Re: use alarm() to achieve timeout.
- From: helloghui@xxxxxxxxx
- Date: Tue, 16 Dec 2008 19:27:58 -0800 (PST)
On Dec 17, 12:18 am, David Schwartz <dav...@xxxxxxxxxxxxx> wrote:
On Dec 15, 9:13 pm, guanghui <hellog...@xxxxxxx> wrote:
sorry, I think I forgot something.
the signal handler is registered with sa_flags |=SA_INTERRUPT;
and the following is the hander:
void sig_alrm(int signo)
return; /* just interrupt the recvfrom() */}
There's your bug. How do you know that will interrupt the 'recvfrom'?
and when data arrived before SIGALRM is generated , we simply
turn off the alarm using alarm(0);
what I really mean is "alarm( ) and recvfrom( )" should be an
atomic operation, when SIGALRM is generated and caught,
the program is blocked inside the recvfrom system call so
the handler would interrupt recvfrom( ).
You are correct, they should be atomic. However, your code doesn't
make them behave atomically, so your code is broken.

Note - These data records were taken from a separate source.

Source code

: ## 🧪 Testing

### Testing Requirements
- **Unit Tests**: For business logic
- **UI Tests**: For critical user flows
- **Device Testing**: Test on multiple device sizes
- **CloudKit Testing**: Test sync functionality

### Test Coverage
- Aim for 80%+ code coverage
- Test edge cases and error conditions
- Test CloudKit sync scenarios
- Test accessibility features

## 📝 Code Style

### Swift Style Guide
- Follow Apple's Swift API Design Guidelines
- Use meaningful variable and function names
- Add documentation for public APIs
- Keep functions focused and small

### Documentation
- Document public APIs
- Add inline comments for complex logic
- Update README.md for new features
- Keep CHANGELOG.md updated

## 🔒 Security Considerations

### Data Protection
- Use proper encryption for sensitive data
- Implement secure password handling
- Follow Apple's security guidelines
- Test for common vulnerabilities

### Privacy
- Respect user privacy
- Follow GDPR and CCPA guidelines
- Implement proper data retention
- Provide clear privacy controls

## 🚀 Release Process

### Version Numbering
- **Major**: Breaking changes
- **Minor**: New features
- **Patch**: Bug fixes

The correct fix is for the signal handler to *HANDLE* the signal, not
just ignore it. Handling the signal requires ensuring that the program
control flow does not go the wrong way.
Thanks for your reply. So you mean what I concern is right and the
implementation of timeout using alarm() from
UNP(<<unix network programming ,3rd, by Richard stevens>>)
is not perfect(the code I wrote above is from UNP)
just because of the small window between alarm() and recvfrom().
then could you please show me a correct solution to implement
timeout using alarm() when doing socket i/o?